Section 1110 of the Social Security Act, as amended, authorizes us to request this information. We will use this information to evaluate the impact of services provided to you (the minor participant or household member) during your participation in the Promoting Readiness of Minors in SSI (PROMISE) project. Providing us this information is voluntary. Failing to provide us with all or part of the information will not affect the SSI benefits that you, your child, or other household members receive now or in the future. We may use the information for the administration of our programs, including sharing information:



1. To comply with Federal laws requiring the release of information from our records (e.g., to the Government Accountability Office and the Department of Veterans Affairs); and, 2. To facilitate audit, investigative, or statistical research activities necessary to assure the integrity and improvement of our programs (e.g., to the Bureau of Census and to private entities under contract with us).

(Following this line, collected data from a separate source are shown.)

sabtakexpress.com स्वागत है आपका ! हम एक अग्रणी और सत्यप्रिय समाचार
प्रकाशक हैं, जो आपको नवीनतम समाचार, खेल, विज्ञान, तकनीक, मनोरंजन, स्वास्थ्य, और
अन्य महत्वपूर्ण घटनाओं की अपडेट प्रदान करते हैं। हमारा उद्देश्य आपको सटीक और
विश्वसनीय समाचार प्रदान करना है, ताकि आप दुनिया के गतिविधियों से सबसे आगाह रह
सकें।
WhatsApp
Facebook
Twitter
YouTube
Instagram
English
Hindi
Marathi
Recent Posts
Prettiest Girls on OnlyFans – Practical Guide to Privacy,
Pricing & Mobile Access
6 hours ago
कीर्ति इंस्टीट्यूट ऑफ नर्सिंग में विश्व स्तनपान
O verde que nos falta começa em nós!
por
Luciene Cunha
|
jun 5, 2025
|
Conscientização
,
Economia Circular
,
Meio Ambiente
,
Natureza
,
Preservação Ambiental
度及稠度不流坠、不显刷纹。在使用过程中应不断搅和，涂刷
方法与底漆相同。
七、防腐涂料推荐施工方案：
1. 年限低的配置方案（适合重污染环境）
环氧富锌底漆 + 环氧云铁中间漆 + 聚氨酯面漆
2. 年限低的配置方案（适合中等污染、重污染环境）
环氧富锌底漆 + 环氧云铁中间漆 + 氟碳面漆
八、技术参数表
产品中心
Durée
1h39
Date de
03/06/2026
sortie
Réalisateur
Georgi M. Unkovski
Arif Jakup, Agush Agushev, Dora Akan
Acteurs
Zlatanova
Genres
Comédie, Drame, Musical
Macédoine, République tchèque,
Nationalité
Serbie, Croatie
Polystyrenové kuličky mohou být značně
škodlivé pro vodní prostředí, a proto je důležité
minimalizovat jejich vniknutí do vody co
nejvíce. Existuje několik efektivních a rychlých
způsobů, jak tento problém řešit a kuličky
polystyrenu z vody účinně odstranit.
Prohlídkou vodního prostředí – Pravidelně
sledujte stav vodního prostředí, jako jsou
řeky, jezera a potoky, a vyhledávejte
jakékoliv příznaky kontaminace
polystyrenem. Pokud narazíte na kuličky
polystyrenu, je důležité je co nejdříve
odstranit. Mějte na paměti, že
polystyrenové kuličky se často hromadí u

A complete list of when we may share your information with others, called routine uses, is available in our Privacy Act System of Records Notice entitled, Supplemental Security Income Studies, Surveys, Records and Extracts (Statistics), 60-0203. Additional information about this and other system of records notices and our programs are available from our Internet website at www.socialsecurity.gov or at your local Social Security office.



According to the Paperwork Reduction Act of 1995, no persons are required to respond to a collection of information unless it displays a valid OMB control number. The valid OMB control number for this information collection is 0960-0799. The time required to complete this information collection is estimated to average 35 minutes per response, including the time to review instructions, search existing data resources, gather the data needed, and complete and review the information collection.